Take the material below and output exactly the run of lines from the one containing "адесет Сокобањаца ускоро неће више бити де" down to the one containing "Значај је различит.", with both included.

##########

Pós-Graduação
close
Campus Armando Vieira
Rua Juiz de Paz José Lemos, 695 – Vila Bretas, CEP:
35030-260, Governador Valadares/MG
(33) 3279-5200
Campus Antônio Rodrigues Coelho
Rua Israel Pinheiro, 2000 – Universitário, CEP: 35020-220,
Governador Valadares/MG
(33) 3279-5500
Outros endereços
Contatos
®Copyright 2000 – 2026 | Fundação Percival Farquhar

##########

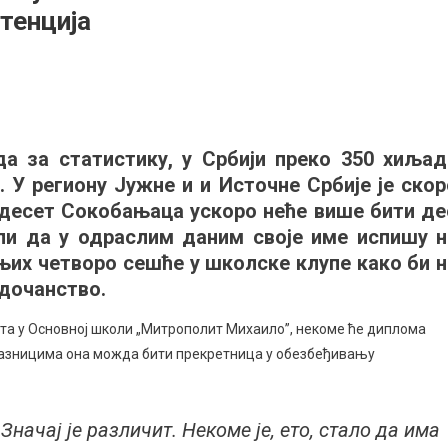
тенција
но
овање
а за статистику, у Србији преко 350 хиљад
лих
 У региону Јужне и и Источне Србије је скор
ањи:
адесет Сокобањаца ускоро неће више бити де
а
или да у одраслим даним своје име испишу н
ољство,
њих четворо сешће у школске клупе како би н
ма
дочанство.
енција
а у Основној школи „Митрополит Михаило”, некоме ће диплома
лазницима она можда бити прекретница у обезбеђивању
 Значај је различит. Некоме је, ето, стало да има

##########

**Response for this exercise:**
адесет Сокобањаца ускоро неће више бити де
а
или да у одраслим даним своје име испишу н
ољство,
њих четворо сешће у школске клупе како би н
ма
дочанство.
енција
а у Основној школи „Митрополит Михаило”, некоме ће диплома
лазницима она можда бити прекретница у обезбеђивању
 Значај је различит. Некоме је, ето, стало да има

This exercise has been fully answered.